How to import into your database

Each engine has its preferred CSV-load command:

  • PostgreSQL: COPY users FROM '/path/users.csv' DELIMITER ',' CSV HEADER;
  • MySQL: LOAD DATA INFILE '/path/users.csv' INTO TABLE users FIELDS TERMINATED BY ',' ENCLOSED BY '"' LINES TERMINATED BY '\n' IGNORE 1 ROWS;
  • SQLite: .mode csv followed by .import users.csv users.
  • BigQuery: web console or bq load --source_format=CSV ....
  • MongoDB: mongoimport --type=json --file=users.json --collection=users.

Recommended dataset sizes

The right size depends on what you're testing:

  1. 10-50 rows: functional tests, visual table validation.
  2. 100-500 rows: pagination, search and sorting tests.
  3. 1,000-10,000 rows: basic query performance tests.
  4. 10,000+ rows: load tests, indexes, query plans. For those, a Faker-based script is better.

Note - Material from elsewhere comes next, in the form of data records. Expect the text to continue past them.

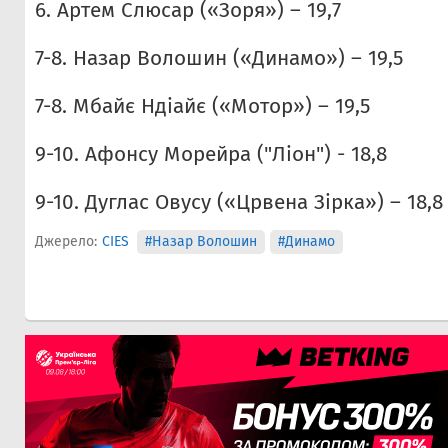
6. Артем Слюсар («Зоря») – 19,7
7-8. Назар Волошин («Динамо») – 19,5
7-8. Мбайє Ндіайє («Мотор») – 19,5
9-10. Афонсу Морейра ("Ліон") - 18,8
9-10. Дуглас Овусу («Црвена Зірка») – 18,8
Джерело:
CIES
#Назар Волошин
#Динамо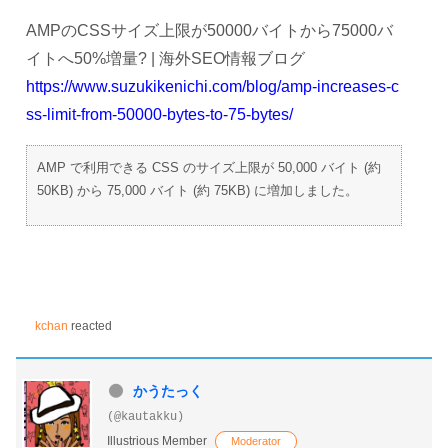
AMPのCSSサイズ上限が50000バイトから75000バ
イトへ50%増量? | 海外SEO情報ブログ
https://www.suzukikenichi.com/blog/amp-increases-c
ss-limit-from-50000-bytes-to-75-bytes/
AMP で利用できる CSS のサイズ上限が 50,000 バイト (約
50KB) から 75,000 バイト (約 75KB) に増加しました。
kchan
reacted
かうたっく
(@kautakku)
Illustrious Member
Moderator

Best practices with synthetic data

  • Tag the source. A source = 'synthetic' column lets you filter generated data when cleaning the database.
  • Reproducibility. If you need to regenerate the same dataset for CI, use a fixed seed (this tool doesn't support that; use Faker with a seed).
  • Don't mix with production. Keep synthetic datasets in separate databases or tables prefixed test_.
  • Version your fixtures. If a dataset works for a test, commit it to the repo.
  • Watch out for PII. Even synthetic, some data can look personal. Document clearly that it's fake.

When to use Faker instead

Faker (in Node, Python, Ruby) is better for automated cases: you generate inside your code, with a seed for reproducibility, a specific locale, and unlimited volume.

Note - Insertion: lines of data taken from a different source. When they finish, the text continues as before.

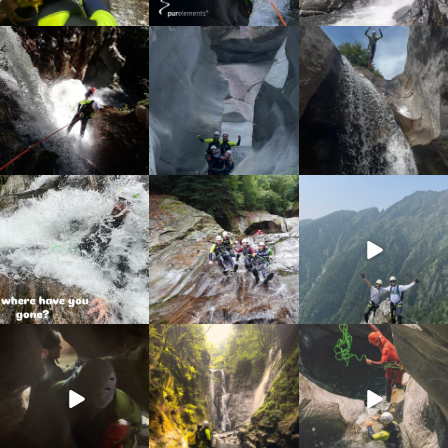
discover_purelements
discover_purelements
discover_purelements
Set 4
Ago 25
Ago 7
16
0
38
0
20
1
discover_purelements
discover_purelements
discover_purelements
Lug 31
Lug 22
Giu 10
13
0
22
0
19
0
discover_purelements
discover_purelements
discover_purelements
Giu 4
Giu 2
Mag 13
33
0
35
2
27
0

This generator wins when you need a quick dataset without touching code: populate a staging table fast, ship a demo, build a mockup. The difference between "5 minutes without writing code" and "20 minutes integrating Faker".

FAQ

What is it for?

Import-ready datasets: CSV for Excel/SQL, JSON for test fixtures or seeds.

How many rows?

Up to 1,000 per session. For larger volumes, Faker scripts.

Unique data?

Random. Small volumes can have occasional duplicates. Validate uniqueness if critical.

Importable to SQL?

Yes. RFC 4180 with proper escaping. Compatible with PostgreSQL COPY, MySQL LOAD DATA and BigQuery.